LEO: Loi sur l’enseignement obligatoire, votée en 2013. Elle exige le regroupement des centres scolaires par région.

Harmos: L’harmonisation de la scolarité obligatoire, acceptée en 2006, vise l’harmonisation scolaire. Certaines dispositions visent l’accueil de jour.

Le canton rit, les communes pleurent

COMMENTAIRE

 

La formule d’Etacom partait d’une bonne intention: permettre aux communes de prendre en main leurs écoles, et de définir elles-mêmes si elles souhaitaient une version «luxe» ou standard pour leurs élèves. En outre, les autorités communales n’ont plus eu besoin de payer la moitié des salaires du personnel enseignant.

Néanmoins, se sont ajoutées la LEO et Harmos parmi les lois inévitables pour les autorités communales. Ainsi, il a fallu construire rapidement, grand et en fonction des normes un peu partout dans le canton.
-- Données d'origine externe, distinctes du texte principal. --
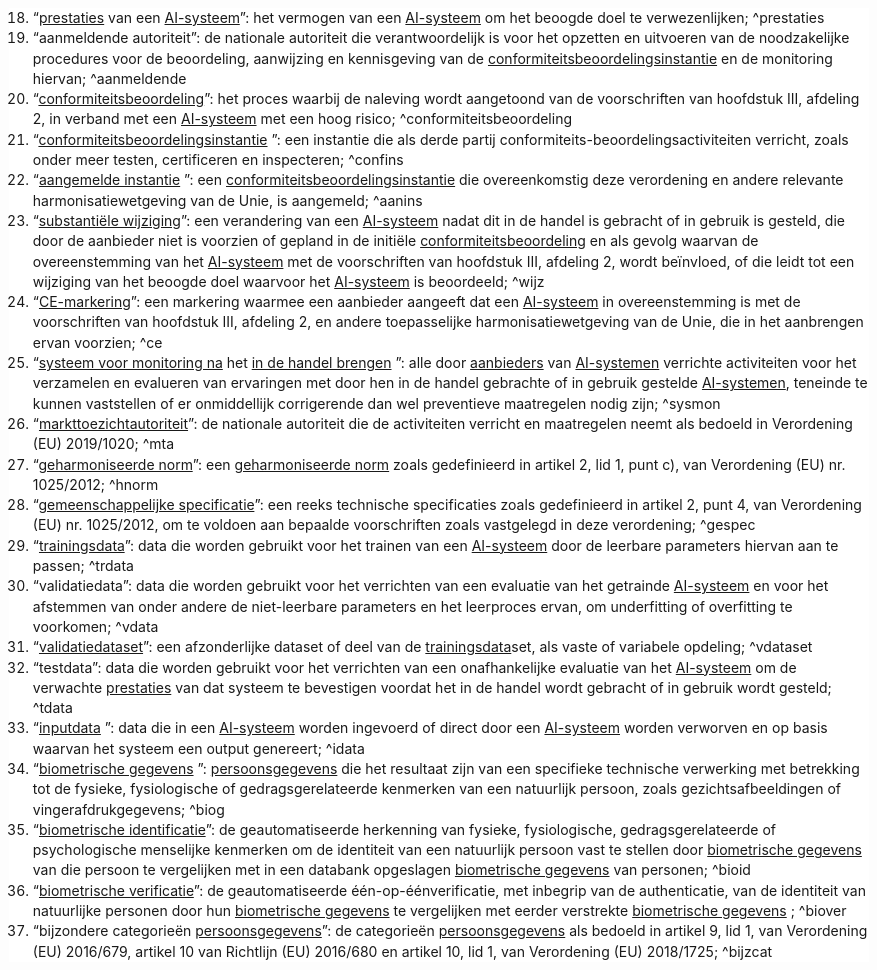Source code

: 18. “[prestaties](a3.md#^prestaties) van een [AI-systeem](a3.md#^ai-systeem)”: het vermogen van een [AI-systeem](a3.md#^ai-systeem) om het beoogde doel te verwezenlijken; ^prestaties
19. “aanmeldende autoriteit”: de nationale autoriteit die verantwoordelijk is voor het opzetten en uitvoeren van de noodzakelijke procedures voor de beoordeling, aanwijzing en kennisgeving van de [conformiteitsbeoordelingsinstantie](a3.md#^confins) en de monitoring hiervan; ^aanmeldende
20. “[conformiteitsbeoordeling](a3.md#^conformiteitsbeoordeling)”: het proces waarbij de naleving wordt aangetoond van de voorschriften van hoofdstuk III, afdeling 2, in verband met een [AI-systeem](a3.md#^ai-systeem) met een hoog risico; ^conformiteitsbeoordeling
21. “[conformiteitsbeoordelingsinstantie](a3.md#^confins) ”: een instantie die als derde partij conformiteits-beoordelingsactiviteiten verricht, zoals onder meer testen, certificeren en inspecteren; ^confins
22. “[aangemelde instantie](a3.md#^aanins) ”: een [conformiteitsbeoordelingsinstantie](a3.md#^confins) die overeenkomstig deze verordening en andere relevante harmonisatiewetgeving van de Unie, is aangemeld; ^aanins
23. “[substantiële wijziging](a3.md#^wijz)”: een verandering van een [AI-systeem](a3.md#^ai-systeem) nadat dit in de handel is gebracht of in gebruik is gesteld, die door de aanbieder niet is voorzien of gepland in de initiële [conformiteitsbeoordeling](a3.md#^conformiteitsbeoordeling) en als gevolg waarvan de overeenstemming van het [AI-systeem](a3.md#^ai-systeem) met de voorschriften van hoofdstuk III, afdeling 2, wordt beïnvloed, of die leidt tot een wijziging van het beoogde doel waarvoor het [AI-systeem](a3.md#^ai-systeem) is beoordeeld; ^wijz
24. “[CE-markering](a3.md#^ce)”: een markering waarmee een aanbieder aangeeft dat een [AI-systeem](a3.md#^ai-systeem) in overeenstemming is met de voorschriften van hoofdstuk III, afdeling 2, en andere toepasselijke harmonisatiewetgeving van de Unie, die in het aanbrengen ervan voorzien; ^ce
25. “[systeem voor monitoring na](a3.md#^sysmon) het [in de handel brengen](a3.md#^handel) ”: alle door [aanbieders](a3.md#^aanbieder) van [AI-systemen](a3.md#^ai-systeem) verrichte activiteiten voor het verzamelen en evalueren van ervaringen met door hen in de handel gebrachte of in gebruik gestelde [AI-systemen](a3.md#^ai-systeem), teneinde te kunnen vaststellen of er onmiddellijk corrigerende dan wel preventieve maatregelen nodig zijn; ^sysmon
26. “[markttoezichtautoriteit](a3.md#^mta)”: de nationale autoriteit die de activiteiten verricht en maatregelen neemt als bedoeld in Verordening (EU) 2019/1020; ^mta
27. “[geharmoniseerde norm](a3.md#^hnorm)”: een [geharmoniseerde norm](a3.md#^hnorm) zoals gedefinieerd in artikel 2, lid 1, punt c), van Verordening (EU) nr. 1025/2012; ^hnorm
28. “[gemeenschappelijke specificatie](a3.md#^gespec)”: een reeks technische specificaties zoals gedefinieerd in artikel 2, punt 4, van Verordening (EU) nr. 1025/2012, om te voldoen aan bepaalde voorschriften zoals vastgelegd in deze verordening; ^gespec
29. “[trainingsdata](a3.md#^trdata)”: data die worden gebruikt voor het trainen van een [AI-systeem](a3.md#^ai-systeem) door de leerbare parameters hiervan aan te passen; ^trdata
30. “validatiedata”: data die worden gebruikt voor het verrichten van een evaluatie van het getrainde [AI-systeem](a3.md#^ai-systeem) en voor het afstemmen van onder andere de niet-leerbare parameters en het leerproces ervan, om underfitting of overfitting te voorkomen; ^vdata
31. “[validatiedataset](a3.md#^vdataset)”: een afzonderlijke dataset of deel van de [trainingsdata](a3.md#^trdata)set, als vaste of variabele opdeling; ^vdataset
32. “testdata”: data die worden gebruikt voor het verrichten van een onafhankelijke evaluatie van het [AI-systeem](a3.md#^ai-systeem) om de verwachte [prestaties](a3.md#^prestaties) van dat systeem te bevestigen voordat het in de handel wordt gebracht of in gebruik wordt gesteld; ^tdata
33. “[inputdata](a3.md#^idata) ”: data die in een [AI-systeem](a3.md#^ai-systeem) worden ingevoerd of direct door een [AI-systeem](a3.md#^ai-systeem) worden verworven en op basis waarvan het systeem een output genereert; ^idata
34. “[biometrische gegevens](a3.md#^biog) ”: [persoonsgegevens](a3.md#^persg) die het resultaat zijn van een specifieke technische verwerking met betrekking tot de fysieke, fysiologische of gedragsgerelateerde kenmerken van een natuurlijk persoon, zoals gezichtsafbeeldingen of vingerafdrukgegevens; ^biog
35. “[biometrische identificatie](a3.md#^bioid)”: de geautomatiseerde herkenning van fysieke, fysiologische, gedragsgerelateerde of psychologische menselijke kenmerken om de identiteit van een natuurlijk persoon vast te stellen door [biometrische gegevens](a3.md#^biog) van die persoon te vergelijken met in een databank opgeslagen [biometrische gegevens](a3.md#^biog) van personen; ^bioid
36. “[biometrische verificatie](a3.md#^biover)”: de geautomatiseerde één-op-éénverificatie, met inbegrip van de authenticatie, van de identiteit van natuurlijke personen door hun [biometrische gegevens](a3.md#^biog) te vergelijken met eerder verstrekte [biometrische gegevens](a3.md#^biog) ; ^biover
37. “bijzondere categorieën [persoonsgegevens](a3.md#^persg)”: de categorieën [persoonsgegevens](a3.md#^persg) als bedoeld in artikel 9, lid 1, van Verordening (EU) 2016/679, artikel 10 van Richtlijn (EU) 2016/680 en artikel 10, lid 1, van Verordening (EU) 2018/1725; ^bijzcat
Et ceci sans aucune subvention. Si bien que des petites communes du Jorat se retrouvent à gérer des projets de près de 60 millions de francs. Avec une marge d’erreur de plus ou moins 10%, la facture finale peut s’avérer salée, très salée. Certains élus ont la bonne intuition: il s’agit bien ici de la limite du système de milice. Les édiles passent leurs soirées à chercher la meilleure manière d’ériger un collège efficace et efficient, alors que la plupart ne sont ni ingénieur, ni architecte, ni pédagogue. Questionnée à ce sujet, la nouvelle conseillère d’Etat en charge, Cesla Amarelle, botte en touche (lire son interview ci-contre).

Les mesures d’assainissement des finances vaudoises et du désendettement du canton, menées notamment par Pascal Broulis, ont payé: Vaud a renoué depuis plusieurs années avec les chiffres noirs et son économie se porte bien. Mais n’y a-t-il pas un risque que les communes paient le prix fort de cet équilibre financier en s’endettant davantage? Voire les citoyens de ces collectivités eux-mêmes, vu les hausses d’impôts déjà votées ou annoncées?

10 communes et des projets pour 60 mios

L'Association scolaire intercommunale du Jorat (ASIJ) regroupe les dix communes de Savigny, Jorat-Mézières, Servion, Forel, Corcelles-le-Jorat, Syens, Vulliens, Ropraz, Montpreveyres et Vucherens. Dans sa réorganisation scolaire, elle a opté pour l'agrandissement du collège de Mézières, qui accueillera le secondaire, et la construction de deux sites pour le primaire: à Servion et à Carrouge. A Servion, le bâtiment a été construit et a vécu sa première rentrée en 2017. A Carrouge, le projet a été bloqué par le moratoire de la Loi sur l'aménagement du territoire. Il devrait toutefois être finalisé pour 2021. Au total, la facture de l'ASIJ s'élèvera à 58 mios de frs (voir ci contre pour les détails).